Requirement =
Reproduce the passage on bias in historical writing word for word, with nothing added or left out.

But I suppose it is none the less true that all such personal feelings are fatal to scientific investigation, because they are natural or praiseworthy in themselves. If we cannot see this when we read our own historians, because their prejudices are our own, we see it without the least difficulty in foreign historians. What reader of Michelet, for example, does not smile at the furious zeal with which he pleads the cause of France on all occasions, the petulant contempt with which he treats all nations that may pretend to rival her? What reader does not feel that it would be waste of time to argue with such transparent partiality, and that it cannot be regarded seriously? We do not question that Michelet's patriotism is a very proper feeling, nevertheless we are sorry to see into what puerilities it can betray a grave writer. It is no doubt difficult to say how this particular bias, which is given by national prejudice, should be overcome, though it is easy to see the necessity of overcoming it. But the other bias, with which I am now principally concerned, the bias which arises from party-spirit, cannot this be dealt with? It may seem at first sight not less natural and inevitable. You cannot require the Whig to give up his love of liberty, or the Tory his dread of innovation or anarchy, any more than you can require the patriot to give up his patriotism.

Information provided =

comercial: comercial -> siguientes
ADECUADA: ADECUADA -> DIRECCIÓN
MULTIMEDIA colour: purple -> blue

Response below =
But I suppose it is none the less true that all such personal feelings are fatal to scientific investigation, because they are natural or praiseworthy in themselves. If we cannot see this when we read our own historians, because their prejudices are our own, we see it without the least difficulty in foreign historians. What reader of Michelet, for example, does not smile at the furious zeal with which he pleads the cause of France on all occasions, the petulant contempt with which he treats all nations that may pretend to rival her? What reader does not feel that it would be waste of time to argue with such transparent partiality, and that it cannot be regarded seriously? We do not question that Michelet's patriotism is a very proper feeling, nevertheless we are sorry to see into what puerilities it can betray a grave writer. It is no doubt difficult to say how this particular bias, which is given by national prejudice, should be overcome, though it is easy to see the necessity of overcoming it. But the other bias, with which I am now principally concerned, the bias which arises from party-spirit, cannot this be dealt with? It may seem at first sight not less natural and inevitable. You cannot require the Whig to give up his love of liberty, or the Tory his dread of innovation or anarchy, any more than you can require the patriot to give up his patriotism.